Accordingly, it is ordered that the Respondents carry out effective and proper repairs and water-proofing works in the Respondents’ unit at 5 Pandan Valley #04-707 Singapore 597629 to stop and prevent all water leakages into the Applicant’s unit at 5 Pandan Valley #03-707 Singapore 597629 within a period of 8 weeks from today. It will be in order that works be carried out in accordance with the recommendations made by CSL at paragraph 48 of his report (ABOD – page 93).
As a result of the water leakage from the Respondents’ unit the Applicant has suffered damages and has made a claim as itemized in AW-1(1).
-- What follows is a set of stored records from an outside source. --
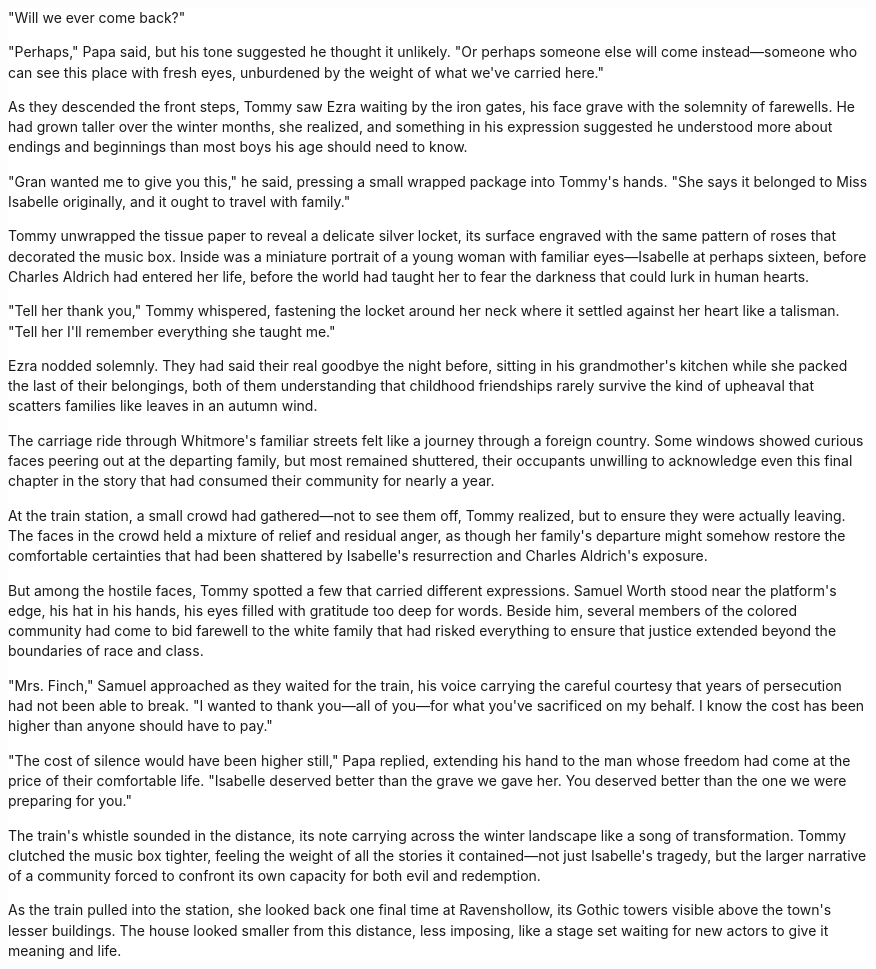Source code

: "Will we ever come back?"

"Perhaps," Papa said, but his tone suggested he thought it unlikely. "Or perhaps someone else will come instead—someone who can see this place with fresh eyes, unburdened by the weight of what we've carried here."

As they descended the front steps, Tommy saw Ezra waiting by the iron gates, his face grave with the solemnity of farewells. He had grown taller over the winter months, she realized, and something in his expression suggested he understood more about endings and beginnings than most boys his age should need to know.

"Gran wanted me to give you this," he said, pressing a small wrapped package into Tommy's hands. "She says it belonged to Miss Isabelle originally, and it ought to travel with family."

Tommy unwrapped the tissue paper to reveal a delicate silver locket, its surface engraved with the same pattern of roses that decorated the music box. Inside was a miniature portrait of a young woman with familiar eyes—Isabelle at perhaps sixteen, before Charles Aldrich had entered her life, before the world had taught her to fear the darkness that could lurk in human hearts.

"Tell her thank you," Tommy whispered, fastening the locket around her neck where it settled against her heart like a talisman. "Tell her I'll remember everything she taught me."

Ezra nodded solemnly. They had said their real goodbye the night before, sitting in his grandmother's kitchen while she packed the last of their belongings, both of them understanding that childhood friendships rarely survive the kind of upheaval that scatters families like leaves in an autumn wind.

The carriage ride through Whitmore's familiar streets felt like a journey through a foreign country. Some windows showed curious faces peering out at the departing family, but most remained shuttered, their occupants unwilling to acknowledge even this final chapter in the story that had consumed their community for nearly a year.

At the train station, a small crowd had gathered—not to see them off, Tommy realized, but to ensure they were actually leaving. The faces in the crowd held a mixture of relief and residual anger, as though her family's departure might somehow restore the comfortable certainties that had been shattered by Isabelle's resurrection and Charles Aldrich's exposure.

But among the hostile faces, Tommy spotted a few that carried different expressions. Samuel Worth stood near the platform's edge, his hat in his hands, his eyes filled with gratitude too deep for words. Beside him, several members of the colored community had come to bid farewell to the white family that had risked everything to ensure that justice extended beyond the boundaries of race and class.

"Mrs. Finch," Samuel approached as they waited for the train, his voice carrying the careful courtesy that years of persecution had not been able to break. "I wanted to thank you—all of you—for what you've sacrificed on my behalf. I know the cost has been higher than anyone should have to pay."

"The cost of silence would have been higher still," Papa replied, extending his hand to the man whose freedom had come at the price of their comfortable life. "Isabelle deserved better than the grave we gave her. You deserved better than the one we were preparing for you."

The train's whistle sounded in the distance, its note carrying across the winter landscape like a song of transformation. Tommy clutched the music box tighter, feeling the weight of all the stories it contained—not just Isabelle's tragedy, but the larger narrative of a community forced to confront its own capacity for both evil and redemption.

As the train pulled into the station, she looked back one final time at Ravenshollow, its Gothic towers visible above the town's lesser buildings. The house looked smaller from this distance, less imposing, like a stage set waiting for new actors to give it meaning and life.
Other that a denial that the damages were caused by leakage from the Respondents’ unit the Respondents did not, other than alleging that the Applicant had, since purchasing the unit not done any renovations; that the false ceilings were very old and in a poor condition; that the original electrical system was obsolete; and that the Applicant had not mitigated her losses; attempt to challenge the particulars itemized and the costs for rectification.
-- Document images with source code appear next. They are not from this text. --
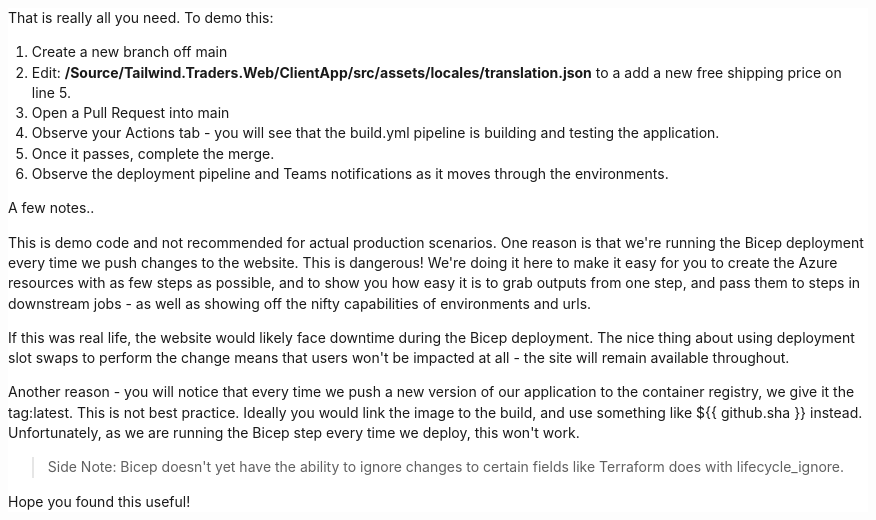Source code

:
That is really all you need. To demo this:

1. Create a new branch off main
1. Edit: **/Source/Tailwind.Traders.Web/ClientApp/src/assets/locales/translation.json** to a add a new free shipping price on line 5.
1. Open a Pull Request into main
1. Observe your Actions tab - you will see that the build.yml pipeline is building and testing the application. 
1. Once it passes, complete the merge.
1. Observe the deployment pipeline and Teams notifications as it moves through the environments.

A few notes..

This is demo code and not recommended for actual production scenarios. One reason is that we're running the Bicep deployment every time we push changes to the website. This is dangerous! We're doing it here to make it easy for you to create the Azure resources with as few steps as possible, and to show you how easy it is to grab outputs from one step, and pass them to steps in downstream jobs - as well as showing off the nifty capabilities of environments and urls.

If this was real life, the website would likely face downtime during the Bicep deployment. The nice thing about using deployment slot swaps to perform the change means that users won't be impacted at all - the site will remain available throughout. 

Another reason - you will notice that every time we push a new version of our application to the container registry, we give it the tag:latest. This is not best practice. Ideally you would link the image to the build, and use something like ${{ github.sha }} instead. Unfortunately, as we are running the Bicep step every time we deploy, this won't work. 

>Side Note: Bicep doesn't yet have the ability to ignore changes to certain fields like Terraform does with lifecycle_ignore.

Hope you found this useful!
Due consideration was given as to what should be awarded to the Applicant and our conclusions are as follows:
Rent: With regard to the claim for waiver and loss of rental, we considered the extent of the leakage, including the fact that there was a source not emanating from the Respondents’ unit, the general inconvenience endured by the occupants, and the agreement between the Applicant and the tenants with regard to a 50% waiver. CSL had considered the cost of repairing a unit that is inhabited whilst repair works are being carried out and the savings if the unit was vacated. Rectification works can be carried out without a need for the premises to be vacated and we are of the view that it will not be in order to award an amount for 100% loss of rental when remedial works are being carried out. We are of the view that a waiver of 25% ($1,450 x 10) from 1 December 2016 to the date when rectification works should be completed – we estimate that all works should be completed by end September 2017 – would be in order.
Expenses incurred and to be incurred: With regard to the various sums expended in carrying out temporary electrical works we noted that whilst they were not unreasonable there would have been some degree of wear and tear to the wiring before any works were done. It will be in order that wear and tear be considered when determining awards for repairs and replacements. It was also noted that CSL had considered earlier works carried when assessing fair and reasonable costs for rectification. We are of the view that it will be in order to award a global amount in connection with costs for rectification which would include moneys expended and moneys for further necessary works. After noting the particulars of the various items and the views of CSL we are of the view that it would be in order to award $30,000 as costs for rectification.
We are of the view that it will not be in order to award any reimbursement for restoration of the tenant’s painting that was on the wall of the living room. It should not have been hung on a wall where there was evidence of water leakage.
Surveyor’s and legal fees: Whilst we are of the view that it will be in order for the Respondents to pay for the cost and expenses for CSL’s services, we did not, in view of the nature of this case consider that any moneys should be awarded to the Applicant for consulting a lawyer.
STB fees and miscellaneous expenses: We are of the view that it will be in order to award a sum of $1,000.00 inclusive of all fees payable to Strata Titles Boards (filing and hearing fees) for costs and expenses for pursuing the claim.
Accordingly, it is ordered that the Respondents should pay the Applicant ($14,500 + $30,000 + $3,000 + $1,000) $48,500 for loss and expenses resulting from the leakage.